C+17 strictly addresses D-2/D-3/D-4. We do not touch:

  • NtWait* (handle-based; already SID-resolves through the registry once the underlying Nt*Create* emit fires handle.create).
  • Ke{Set,Reset,Pulse}Event / KeReleaseSemaphore paths that also call ensure_dispatcher_object. These will now emit handle.create on their first-touch — that's EXPECTED engine-symmetric behavior, and matches canary (every entry into GetNativeObject may emit).
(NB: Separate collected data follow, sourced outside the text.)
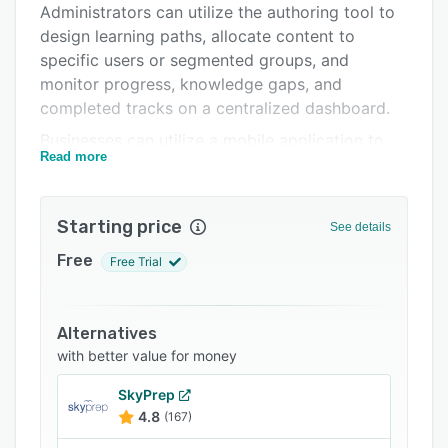
Administrators can utilize the authoring tool to
Support options
design learning paths, allocate content to
FAQs
specific users or segmented groups, and
monitor progress, knowledge gaps, and
Related categories
completed tracks on a centralized dashboard.
Businesses can utilize a mobile application to
Read more
engage, retain, and train remote employees
through gamified content, newsfeed, and polls.
It offers a coaching tool, which allows trainers
Starting price
See details
to monitor learning progress, automatically
review the performance of completed digital
Free
Free Trial
assessments and provide feedback on trainees'
behavior. Other features include follow-ups,
certificates, user management, GDPR
Alternatives
compliance, and more.
with better value for money
MobieTrain facilitates integration with several
SkyPrep
third-party applications such as GoodHabitz,
4.8
(167)
Speakap, Beekeeper, Workday, SAP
The wait-side has pre-context emits in both engines, so observable order is preserved.

Tripstone register

  • Reading-error #28 (canary semantics first): VERIFIED.
  • Reading-error #23 (widely-used primitive flip): MITIGATED via cold-vs-cold gate and HARD-REVERT-IF-MAIN-REGRESSES discipline.
  • Reading-error #19 (host-side emits): event_log::is_enabled() guard preserved on every new emit — default-off zero cost.
  • Refcount semantics: matches canary's "stash forever" lazy-wrap pattern; not symmetric with alloc_handle_for's NtClose-balanced lifecycle (which is correct — these are different kinds of handles).

Cascade prediction (for the run)

A=verify canary's GetNativeObject semantics: DONE. B=land symmetric ~30-50 LOC fix: PENDING. C=main matched-prefix > 102,171: ~75%. D=sister chains advance (4 chains): ~75%. E=NEW divergences surface (downstream): ~80% (intended).